Examples from other genres:

  • In Super Robot Wars OG Saga: Endless Frontier, the characters stuck in your back row once you've exceeded Arbitrary Headcount Limit can do this. (To say nothing of the deep pockets you get for the Party in My Pocket come the sequel, where rotating back-row support goes hand-in-hand with a separate tier of pure support characters.)
  • In League of Legends, in which you play a "Summoner" controlling a champion for use as an avatar, each player gets two slots for these powers and has to choose which of about 10 spells s/he is going to bring. They range from "Immediate champion healing" to "Flash Step" to "Kill It with Fire," and many of them can only be deployed in a certain range around your champion.

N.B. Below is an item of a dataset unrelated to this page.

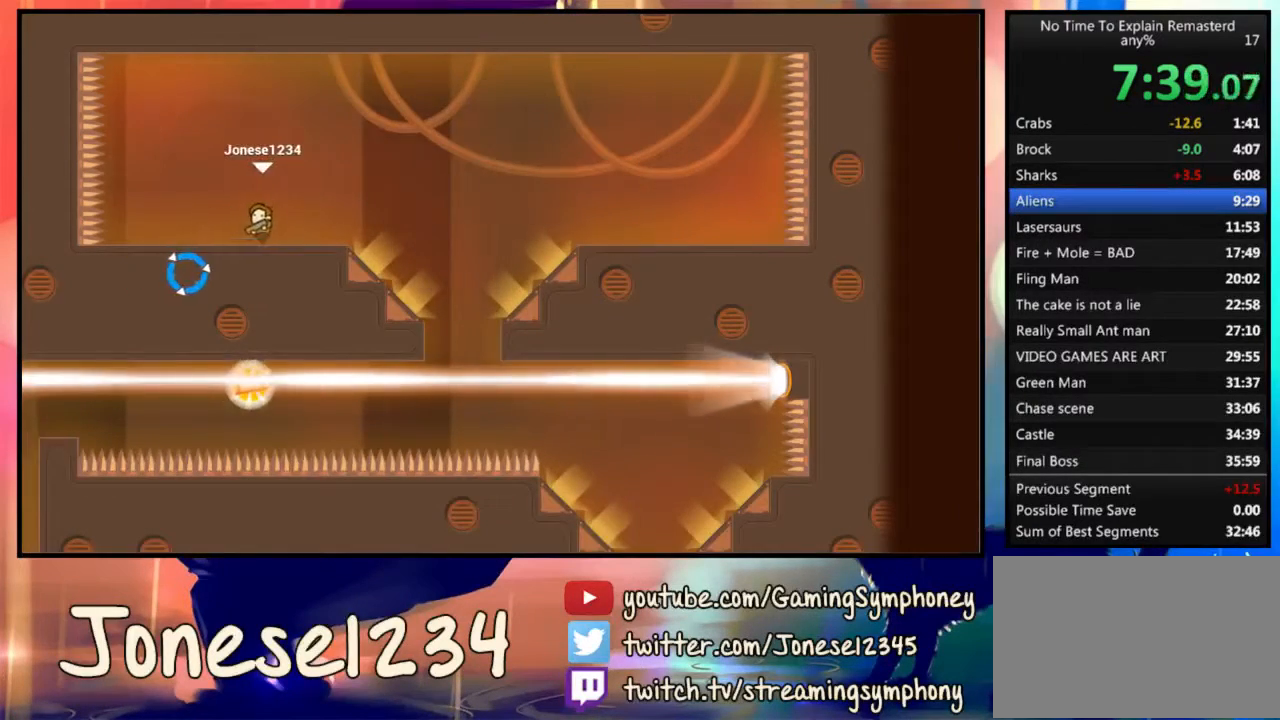
{"keys": ["d", "w"], "mouse": [], "events": [[367, "w", "down"]]}
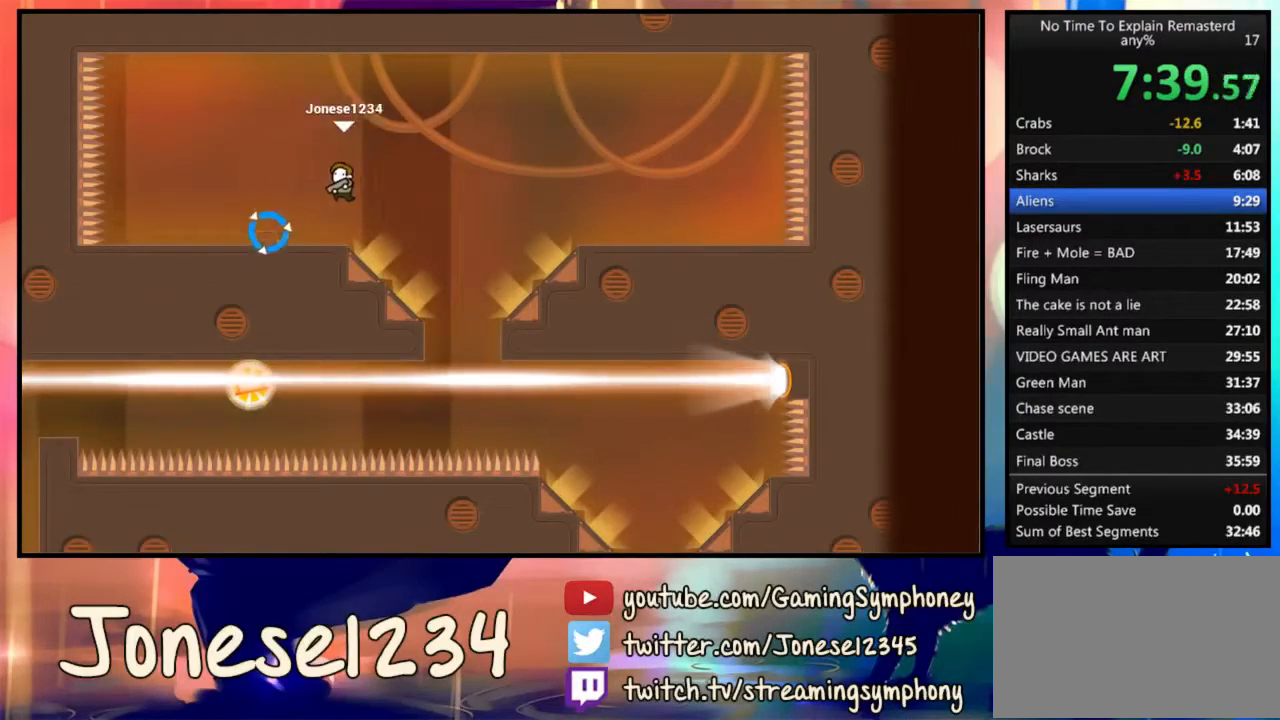
{"keys": ["a"], "mouse": [], "events": [[67, "w", "up"], [300, "d", "up"], [433, "a", "down"]]}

  • Hearthstone: Every class has a unique Hero Power, which is a 2 mana (1 mana for the Demon Hunter) ability that has a minor effect and can be used once a turn. It's very mana inefficient - for example, the Paladin hero power summons a 1/1 minion with no effect, something you can play for 0 mana typically - but costs no card advantage to use. It's also nice when your starting hand is terrible, giving you something to do at the very least.
Helldivers II has Stratagems, which launch orbital bombardments, stunning EMP barrages, and drops sentry turrets on the field.